▶ _Direction_: Rewrite the data from the line with "common name: Sevenspotted lady beetle" to the line with "class: Polypodiopsida", changing "common name" to "vernacular name" and leaving everything else as it is.

▶ _Data for this exercise_:

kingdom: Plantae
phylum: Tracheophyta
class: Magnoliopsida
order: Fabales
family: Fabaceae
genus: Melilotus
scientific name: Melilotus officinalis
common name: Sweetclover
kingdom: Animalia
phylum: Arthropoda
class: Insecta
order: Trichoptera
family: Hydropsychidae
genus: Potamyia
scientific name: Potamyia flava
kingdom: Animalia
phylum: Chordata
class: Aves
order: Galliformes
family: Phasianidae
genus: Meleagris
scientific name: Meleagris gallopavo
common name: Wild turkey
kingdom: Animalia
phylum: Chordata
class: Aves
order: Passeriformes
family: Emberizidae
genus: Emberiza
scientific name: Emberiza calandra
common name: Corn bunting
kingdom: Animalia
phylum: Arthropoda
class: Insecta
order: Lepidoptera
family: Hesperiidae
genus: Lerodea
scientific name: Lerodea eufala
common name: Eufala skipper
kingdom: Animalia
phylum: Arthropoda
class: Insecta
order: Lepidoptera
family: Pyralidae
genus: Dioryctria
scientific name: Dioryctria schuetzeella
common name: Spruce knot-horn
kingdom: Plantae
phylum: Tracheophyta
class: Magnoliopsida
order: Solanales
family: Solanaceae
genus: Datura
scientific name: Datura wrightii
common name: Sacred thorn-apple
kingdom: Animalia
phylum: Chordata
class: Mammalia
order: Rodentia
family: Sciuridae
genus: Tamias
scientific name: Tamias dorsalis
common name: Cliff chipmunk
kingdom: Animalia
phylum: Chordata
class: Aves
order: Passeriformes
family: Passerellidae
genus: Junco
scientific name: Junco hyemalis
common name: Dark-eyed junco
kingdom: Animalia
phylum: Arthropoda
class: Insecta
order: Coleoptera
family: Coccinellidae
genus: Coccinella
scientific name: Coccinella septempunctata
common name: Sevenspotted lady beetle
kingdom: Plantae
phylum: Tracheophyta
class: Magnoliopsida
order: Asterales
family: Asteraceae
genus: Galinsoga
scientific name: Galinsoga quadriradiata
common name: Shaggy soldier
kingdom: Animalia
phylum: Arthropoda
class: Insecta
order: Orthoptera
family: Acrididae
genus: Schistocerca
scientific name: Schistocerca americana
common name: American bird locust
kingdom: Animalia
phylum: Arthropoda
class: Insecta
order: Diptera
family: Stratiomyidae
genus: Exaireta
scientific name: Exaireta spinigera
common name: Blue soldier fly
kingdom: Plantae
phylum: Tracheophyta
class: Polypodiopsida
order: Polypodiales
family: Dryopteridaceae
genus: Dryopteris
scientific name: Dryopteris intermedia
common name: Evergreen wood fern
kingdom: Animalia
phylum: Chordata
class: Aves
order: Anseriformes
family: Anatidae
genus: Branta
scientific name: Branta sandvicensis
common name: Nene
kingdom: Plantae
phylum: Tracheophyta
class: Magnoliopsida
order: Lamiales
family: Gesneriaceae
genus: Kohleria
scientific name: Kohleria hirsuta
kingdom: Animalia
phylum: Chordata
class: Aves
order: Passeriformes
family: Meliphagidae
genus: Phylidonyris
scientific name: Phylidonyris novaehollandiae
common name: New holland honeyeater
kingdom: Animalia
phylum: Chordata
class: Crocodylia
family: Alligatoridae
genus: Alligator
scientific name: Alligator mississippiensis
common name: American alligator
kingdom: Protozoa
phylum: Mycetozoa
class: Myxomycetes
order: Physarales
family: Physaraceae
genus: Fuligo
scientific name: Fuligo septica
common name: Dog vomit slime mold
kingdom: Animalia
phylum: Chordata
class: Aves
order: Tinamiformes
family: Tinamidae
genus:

▶ _Reply to the task_:
vernacular name: Sevenspotted lady beetle
kingdom: Plantae
phylum: Tracheophyta
class: Magnoliopsida
order: Asterales
family: Asteraceae
genus: Galinsoga
scientific name: Galinsoga quadriradiata
vernacular name: Shaggy soldier
kingdom: Animalia
phylum: Arthropoda
class: Insecta
order: Orthoptera
family: Acrididae
genus: Schistocerca
scientific name: Schistocerca americana
vernacular name: American bird locust
kingdom: Animalia
phylum: Arthropoda
class: Insecta
order: Diptera
family: Stratiomyidae
genus: Exaireta
scientific name: Exaireta spinigera
vernacular name: Blue soldier fly
kingdom: Plantae
phylum: Tracheophyta
class: Polypodiopsida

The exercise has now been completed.